**Excerpt**

Arkansas has some of the strictest abortion limits in the country and two years ago passed a law that would ban the procedure if the U.S. Supreme Court overturned the 1973 Roe decision that legalized abortion. But Republicans, encouraged by former President Donald Trump’s appointments to the U.S. high court, said it’s time to test where the court stands now.
“We want them to annul and do away with the Roe v. Wade decision and to allow Arkansas to protect the lives of unborn children,” Sen. Jason Rapert, the bill’s sponsor, told the panel.
Arkansas is one of 10 states where outright abortion bans have been proposed this year, according to the Guttmacher Institute, a research group that supports abortion rights. Alabama enacted a near-total ban on abortions in 2019 that’s been blocked because of court challenges.
“We just haven’t seen that many total abortion bans introduced at one time,” Elizabeth Nash, policy analyst for the institute, said. “It feels like the motivation is to adopt laws that will be challenged as a way to put abortion back before the U.S. Supreme Court.”

**Stated task**
Carry on the article about the proposed Arkansas abortion ban, starting after its last paragraph. The listing after this article has no part in the work.

**Raw data**
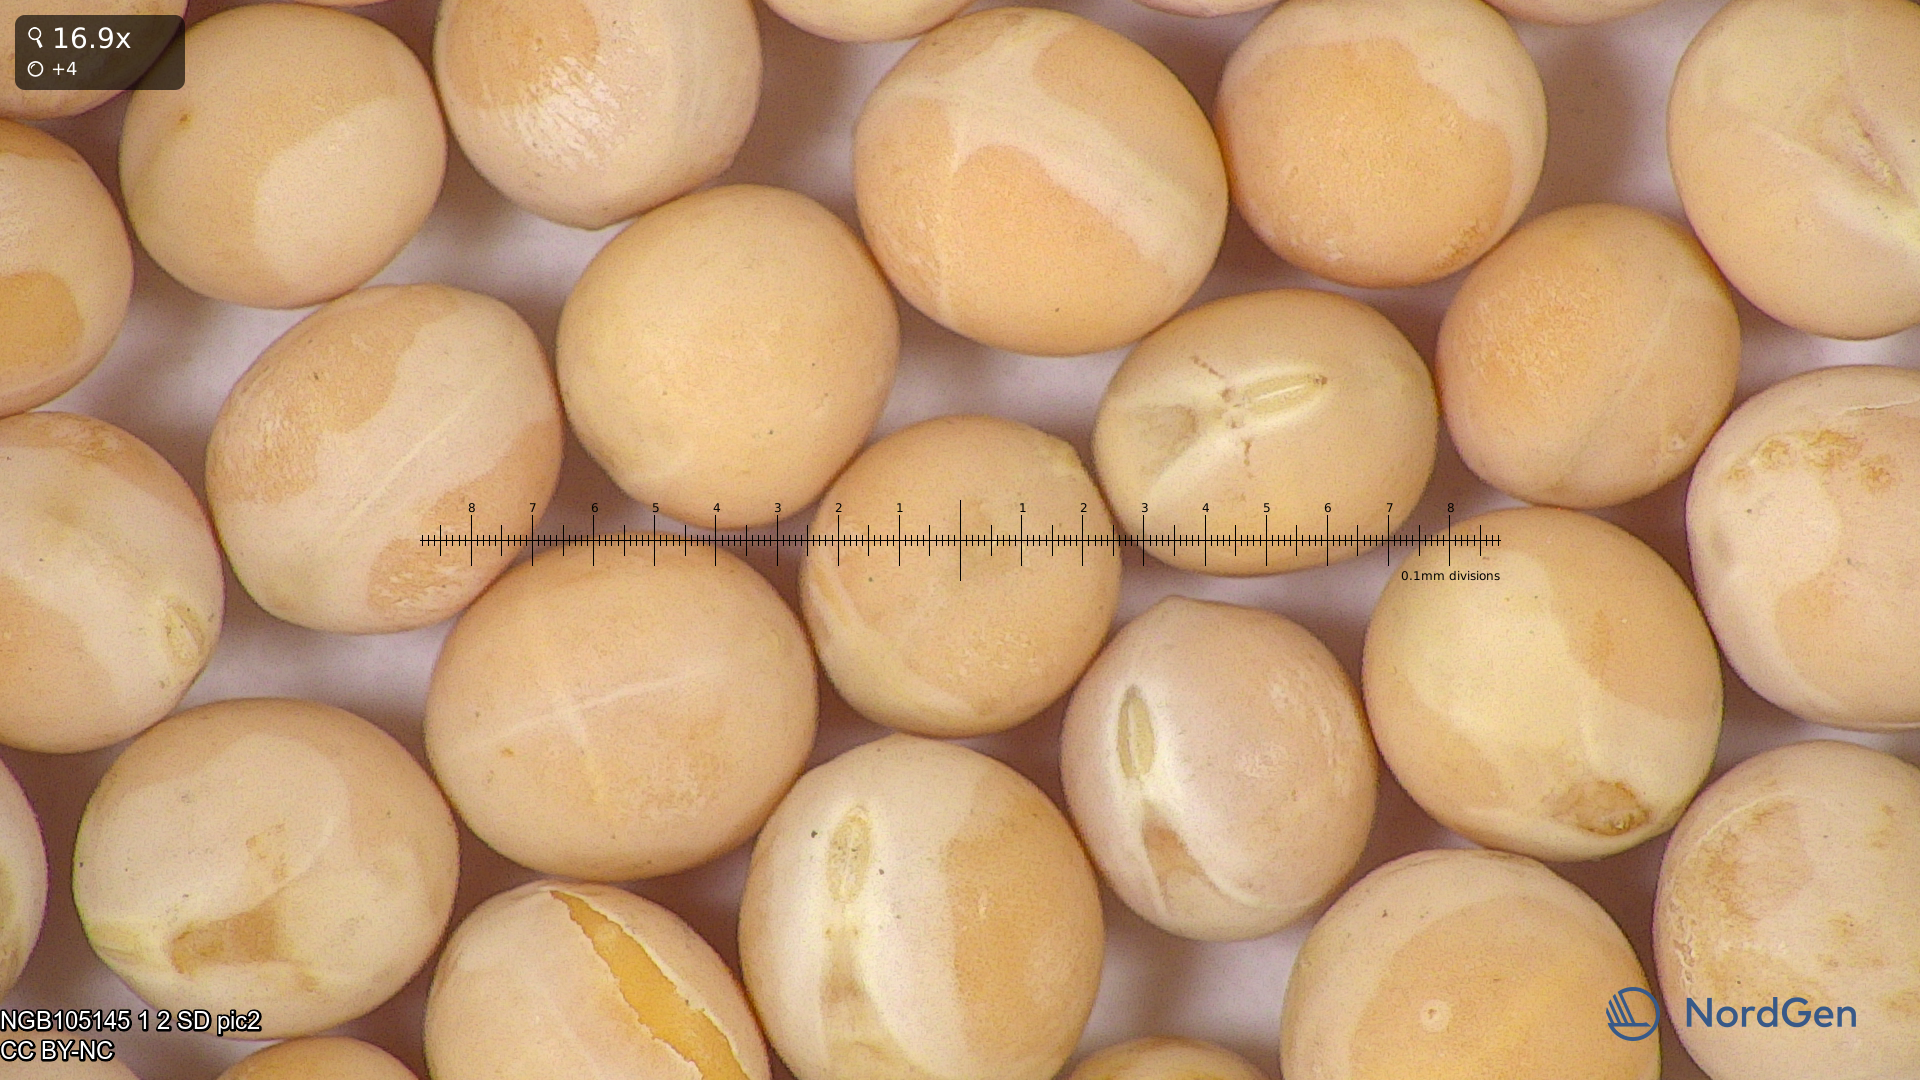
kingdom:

**Response to the task**
That approach, however, is drawing unlikely resistance from fellow Republicans and abortion opponents. In a letter to Gov. Asa Hutchinson, the general counsel for National Right to Life called the chances of Rapert’s measure leading to Roe being overturned “very small and remote.”
James Bopp suggested in the letter that it could actually have the reverse effect and said a more effective strategy would to be focus on more incremental restrictions.
“In fact, trying to force an overruling of Roe without adequate incremental preparation risks actually pushing justices away from openness to overruling Roe,” he wrote.
Bopp told the Arkansas Democrat-Gazette, which first reported the letter Wednesday morning, that he was expressing his personal legal view and that the committee hadn’t taken a position on Arkansas’ legislation.
Hutchinson said he’s shared the letter with Rapert and others, but stopped short of saying whether he opposes the bill. The Republican governor has signed several abortion restrictions since taking office in 2015, including the trigger ban two years ago and an 18-week ban that’s on hold because of court challenges.
“I will continue to study the issue, but I have a number of concerns with SB6,” Hutchinson said in a statement.
Rapert in response has rolled out support from the state’s biggest abortion opponents such as Arkansas Right to Life, the national committee’s state affiliate. Other supporters include former Gov. Mike Huckabee and the Arkansas Family Council, which has backed previous abortion bans.
“This is an opportunity for Arkansas to be a real leader in the effort to end abortion in America,” Jerry Cox, Family Council’s president, said in a statement.
Abortion rights supporters say they’re prepared to challenge the latest ban in court if it becomes law.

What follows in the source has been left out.